* _What this task involves_: Go through the data underneath and copy every line exactly.

(Saved data entries)
Start of Block
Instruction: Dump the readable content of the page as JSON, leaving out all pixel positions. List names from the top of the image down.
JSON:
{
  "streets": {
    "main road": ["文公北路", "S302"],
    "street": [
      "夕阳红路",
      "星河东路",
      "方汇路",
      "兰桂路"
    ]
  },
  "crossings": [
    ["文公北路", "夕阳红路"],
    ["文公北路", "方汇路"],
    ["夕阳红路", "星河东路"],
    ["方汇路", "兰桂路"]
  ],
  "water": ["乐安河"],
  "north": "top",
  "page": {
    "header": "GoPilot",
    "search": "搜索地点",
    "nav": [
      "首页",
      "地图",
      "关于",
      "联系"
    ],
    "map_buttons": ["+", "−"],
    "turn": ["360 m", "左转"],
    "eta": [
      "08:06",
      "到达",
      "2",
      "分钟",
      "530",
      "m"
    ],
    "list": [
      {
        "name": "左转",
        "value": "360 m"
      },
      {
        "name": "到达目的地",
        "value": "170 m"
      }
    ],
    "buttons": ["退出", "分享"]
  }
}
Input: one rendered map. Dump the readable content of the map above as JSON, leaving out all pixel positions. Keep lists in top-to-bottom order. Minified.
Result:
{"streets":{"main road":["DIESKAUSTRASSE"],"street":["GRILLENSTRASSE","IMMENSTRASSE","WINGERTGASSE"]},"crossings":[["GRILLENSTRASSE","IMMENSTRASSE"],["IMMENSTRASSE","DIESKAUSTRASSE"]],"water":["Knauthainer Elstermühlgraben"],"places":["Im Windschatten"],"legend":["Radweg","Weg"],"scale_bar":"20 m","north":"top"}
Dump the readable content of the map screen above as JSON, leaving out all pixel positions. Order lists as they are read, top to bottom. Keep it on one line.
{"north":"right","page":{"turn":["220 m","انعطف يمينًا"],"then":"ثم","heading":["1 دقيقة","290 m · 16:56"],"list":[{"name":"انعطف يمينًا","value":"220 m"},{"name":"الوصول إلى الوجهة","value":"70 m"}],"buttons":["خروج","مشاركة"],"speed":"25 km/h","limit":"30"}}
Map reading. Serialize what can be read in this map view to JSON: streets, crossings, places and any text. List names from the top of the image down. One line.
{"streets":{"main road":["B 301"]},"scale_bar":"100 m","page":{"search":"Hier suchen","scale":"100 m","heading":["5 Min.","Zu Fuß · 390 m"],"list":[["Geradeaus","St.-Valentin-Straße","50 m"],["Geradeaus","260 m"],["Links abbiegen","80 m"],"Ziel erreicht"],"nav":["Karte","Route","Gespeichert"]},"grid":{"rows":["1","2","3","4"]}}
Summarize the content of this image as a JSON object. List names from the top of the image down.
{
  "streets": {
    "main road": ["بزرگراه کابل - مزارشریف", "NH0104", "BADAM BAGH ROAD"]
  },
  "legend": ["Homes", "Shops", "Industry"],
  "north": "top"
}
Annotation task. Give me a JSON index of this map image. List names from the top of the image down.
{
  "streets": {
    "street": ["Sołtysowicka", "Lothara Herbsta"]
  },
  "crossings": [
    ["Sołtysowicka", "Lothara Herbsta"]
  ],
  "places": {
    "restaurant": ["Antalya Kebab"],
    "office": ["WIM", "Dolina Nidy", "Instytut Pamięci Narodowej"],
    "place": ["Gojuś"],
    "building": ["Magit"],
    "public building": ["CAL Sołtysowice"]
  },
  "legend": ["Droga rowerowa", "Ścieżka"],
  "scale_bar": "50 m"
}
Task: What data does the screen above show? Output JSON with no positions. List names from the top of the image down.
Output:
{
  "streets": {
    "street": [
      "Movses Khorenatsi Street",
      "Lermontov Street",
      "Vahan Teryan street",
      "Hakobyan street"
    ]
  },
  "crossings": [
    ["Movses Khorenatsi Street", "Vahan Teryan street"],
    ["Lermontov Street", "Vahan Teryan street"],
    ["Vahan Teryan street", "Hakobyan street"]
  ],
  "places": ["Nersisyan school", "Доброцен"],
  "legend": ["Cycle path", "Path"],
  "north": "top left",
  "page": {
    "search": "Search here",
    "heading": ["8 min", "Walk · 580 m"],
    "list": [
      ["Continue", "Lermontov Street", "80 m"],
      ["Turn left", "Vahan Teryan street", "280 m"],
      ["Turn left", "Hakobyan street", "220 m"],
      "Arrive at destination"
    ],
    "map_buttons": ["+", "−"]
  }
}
End of Block
* _Written response_:
Instruction: Dump the readable content of the page as JSON, leaving out all pixel positions. List names from the top of the image down.
JSON:
{
  "streets": {
    "main road": ["文公北路", "S302"],
    "street": [
      "夕阳红路",
      "星河东路",
      "方汇路",
      "兰桂路"
    ]
  },
  "crossings": [
    ["文公北路", "夕阳红路"],
    ["文公北路", "方汇路"],
    ["夕阳红路", "星河东路"],
    ["方汇路", "兰桂路"]
  ],
  "water": ["乐安河"],
  "north": "top",
  "page": {
    "header": "GoPilot",
    "search": "搜索地点",
    "nav": [
      "首页",
      "地图",
      "关于",
      "联系"
    ],
    "map_buttons": ["+", "−"],
    "turn": ["360 m", "左转"],
    "eta": [
      "08:06",
      "到达",
      "2",
      "分钟",
      "530",
      "m"
    ],
    "list": [
      {
        "name": "左转",
        "value": "360 m"
      },
      {
        "name": "到达目的地",
        "value": "170 m"
      }
    ],
    "buttons": ["退出", "分享"]
  }
}
Input: one rendered map. Dump the readable content of the map above as JSON, leaving out all pixel positions. Keep lists in top-to-bottom order. Minified.
Result:
{"streets":{"main road":["DIESKAUSTRASSE"],"street":["GRILLENSTRASSE","IMMENSTRASSE","WINGERTGASSE"]},"crossings":[["GRILLENSTRASSE","IMMENSTRASSE"],["IMMENSTRASSE","DIESKAUSTRASSE"]],"water":["Knauthainer Elstermühlgraben"],"places":["Im Windschatten"],"legend":["Radweg","Weg"],"scale_bar":"20 m","north":"top"}
Dump the readable content of the map screen above as JSON, leaving out all pixel positions. Order lists as they are read, top to bottom. Keep it on one line.
{"north":"right","page":{"turn":["220 m","انعطف يمينًا"],"then":"ثم","heading":["1 دقيقة","290 m · 16:56"],"list":[{"name":"انعطف يمينًا","value":"220 m"},{"name":"الوصول إلى الوجهة","value":"70 m"}],"buttons":["خروج","مشاركة"],"speed":"25 km/h","limit":"30"}}
Map reading. Serialize what can be read in this map view to JSON: streets, crossings, places and any text. List names from the top of the image down. One line.
{"streets":{"main road":["B 301"]},"scale_bar":"100 m","page":{"search":"Hier suchen","scale":"100 m","heading":["5 Min.","Zu Fuß · 390 m"],"list":[["Geradeaus","St.-Valentin-Straße","50 m"],["Geradeaus","260 m"],["Links abbiegen","80 m"],"Ziel erreicht"],"nav":["Karte","Route","Gespeichert"]},"grid":{"rows":["1","2","3","4"]}}
Summarize the content of this image as a JSON object. List names from the top of the image down.
{
  "streets": {
    "main road": ["بزرگراه کابل - مزارشریف", "NH0104", "BADAM BAGH ROAD"]
  },
  "legend": ["Homes", "Shops", "Industry"],
  "north": "top"
}
Annotation task. Give me a JSON index of this map image. List names from the top of the image down.
{
  "streets": {
    "street": ["Sołtysowicka", "Lothara Herbsta"]
  },
  "crossings": [
    ["Sołtysowicka", "Lothara Herbsta"]
  ],
  "places": {
    "restaurant": ["Antalya Kebab"],
    "office": ["WIM", "Dolina Nidy", "Instytut Pamięci Narodowej"],
    "place": ["Gojuś"],
    "building": ["Magit"],
    "public building": ["CAL Sołtysowice"]
  },
  "legend": ["Droga rowerowa", "Ścieżka"],
  "scale_bar": "50 m"
}
Task: What data does the screen above show? Output JSON with no positions. List names from the top of the image down.
Output:
{
  "streets": {
    "street": [
      "Movses Khorenatsi Street",
      "Lermontov Street",
      "Vahan Teryan street",
      "Hakobyan street"
    ]
  },
  "crossings": [
    ["Movses Khorenatsi Street", "Vahan Teryan street"],
    ["Lermontov Street", "Vahan Teryan street"],
    ["Vahan Teryan street", "Hakobyan street"]
  ],
  "places": ["Nersisyan school", "Доброцен"],
  "legend": ["Cycle path", "Path"],
  "north": "top left",
  "page": {
    "search": "Search here",
    "heading": ["8 min", "Walk · 580 m"],
    "list": [
      ["Continue", "Lermontov Street", "80 m"],
      ["Turn left", "Vahan Teryan street", "280 m"],
      ["Turn left", "Hakobyan street", "220 m"],
      "Arrive at destination"
    ],
    "map_buttons": ["+", "−"]
  }
}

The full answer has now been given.